## [ACTION ITEM]
Repeat precisely the span of lines below that opens with the line containing "Federal legislators have" and closes with the line containing "2. Trafficking Victims Protection Act", both included.

## [DATA PROVIDED]
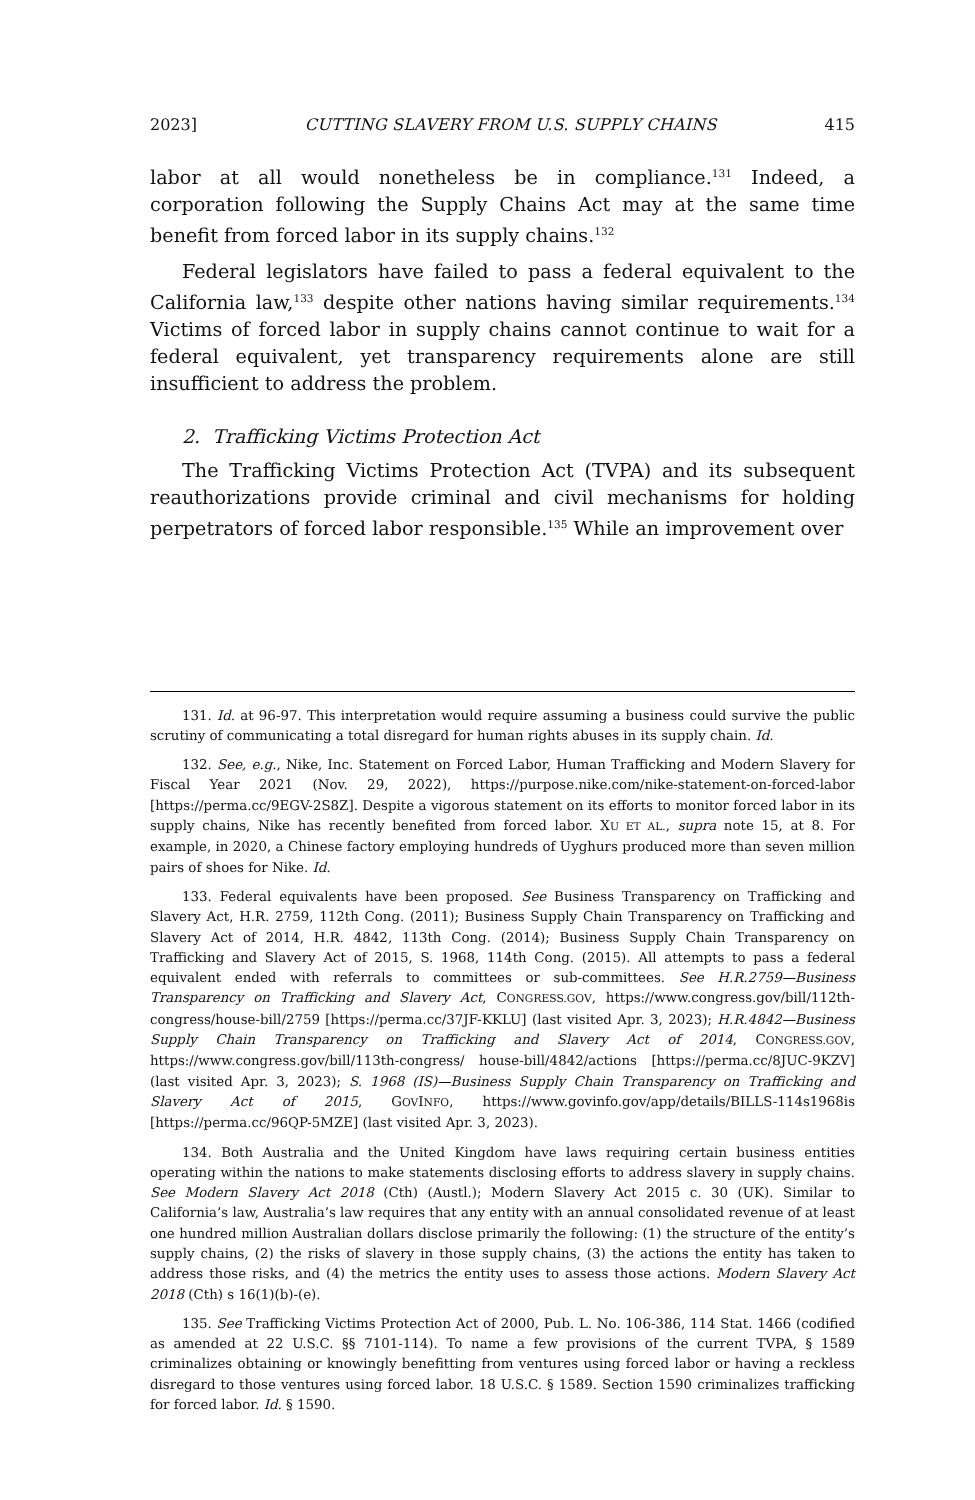2023] CUTTING SLAVERY FROM U.S. SUPPLY CHAINS 415
labor at all would nonetheless be in compliance.<sup>131</sup> Indeed, a corporation following the Supply Chains Act may at the same time benefit from forced labor in its supply chains.<sup>132</sup>
Federal legislators have failed to pass a federal equivalent to the California law,<sup>133</sup> despite other nations having similar requirements.<sup>134</sup> Victims of forced labor in supply chains cannot continue to wait for a federal equivalent, yet transparency requirements alone are still insufficient to address the problem.
2. Trafficking Victims Protection Act
The Trafficking Victims Protection Act (TVPA) and its subsequent reauthorizations provide criminal and civil mechanisms for holding perpetrators of forced labor responsible.<sup>135</sup> While an improvement over
131. Id. at 96-97. This interpretation would require assuming a business could survive the public scrutiny of communicating a total disregard for human rights abuses in its supply chain. Id.
132. See, e.g., Nike, Inc. Statement on Forced Labor, Human Trafficking and Modern Slavery for Fiscal Year 2021 (Nov. 29, 2022), https://purpose.nike.com/nike-statement-on-forced-labor [https://perma.cc/9EGV-2S8Z]. Despite a vigorous statement on its efforts to monitor forced labor in its supply chains, Nike has recently benefited from forced labor. XU ET AL., supra note 15, at 8. For example, in 2020, a Chinese factory employing hundreds of Uyghurs produced more than seven million pairs of shoes for Nike. Id.
133. Federal equivalents have been proposed. See Business Transparency on Trafficking and Slavery Act, H.R. 2759, 112th Cong. (2011); Business Supply Chain Transparency on Trafficking and Slavery Act of 2014, H.R. 4842, 113th Cong. (2014); Business Supply Chain Transparency on Trafficking and Slavery Act of 2015, S. 1968, 114th Cong. (2015). All attempts to pass a federal equivalent ended with referrals to committees or sub-committees. See H.R.2759—Business Transparency on Trafficking and Slavery Act, CONGRESS.GOV, https://www.congress.gov/bill/112th-congress/house-bill/2759 [https://perma.cc/37JF-KKLU] (last visited Apr. 3, 2023); H.R.4842—Business Supply Chain Transparency on Trafficking and Slavery Act of 2014, CONGRESS.GOV, https://www.congress.gov/bill/113th-congress/ house-bill/4842/actions [https://perma.cc/8JUC-9KZV] (last visited Apr. 3, 2023); S. 1968 (IS)—Business Supply Chain Transparency on Trafficking and Slavery Act of 2015, GOVINFO, https://www.govinfo.gov/app/details/BILLS-114s1968is [https://perma.cc/96QP-5MZE] (last visited Apr. 3, 2023).
134. Both Australia and the United Kingdom have laws requiring certain business entities operating within the nations to make statements disclosing efforts to address slavery in supply chains. See Modern Slavery Act 2018 (Cth) (Austl.); Modern Slavery Act 2015 c. 30 (UK). Similar to California’s law, Australia’s law requires that any entity with an annual consolidated revenue of at least one hundred million Australian dollars disclose primarily the following: (1) the structure of the entity’s supply chains, (2) the risks of slavery in those supply chains, (3) the actions the entity has taken to address those risks, and (4) the metrics the entity uses to assess those actions. Modern Slavery Act 2018 (Cth) s 16(1)(b)-(e).
135. See Trafficking Victims Protection Act of 2000, Pub. L. No. 106-386, 114 Stat. 1466 (codified as amended at 22 U.S.C. §§ 7101-114). To name a few provisions of the current TVPA, § 1589 criminalizes obtaining or knowingly benefitting from ventures using forced labor or having a reckless disregard to those ventures using forced labor. 18 U.S.C. § 1589. Section 1590 criminalizes trafficking for forced labor. Id. § 1590.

## [EXERCISE OUTPUT]
Federal legislators have failed to pass a federal equivalent to the California law,<sup>133</sup> despite other nations having similar requirements.<sup>134</sup> Victims of forced labor in supply chains cannot continue to wait for a federal equivalent, yet transparency requirements alone are still insufficient to address the problem.
2. Trafficking Victims Protection Act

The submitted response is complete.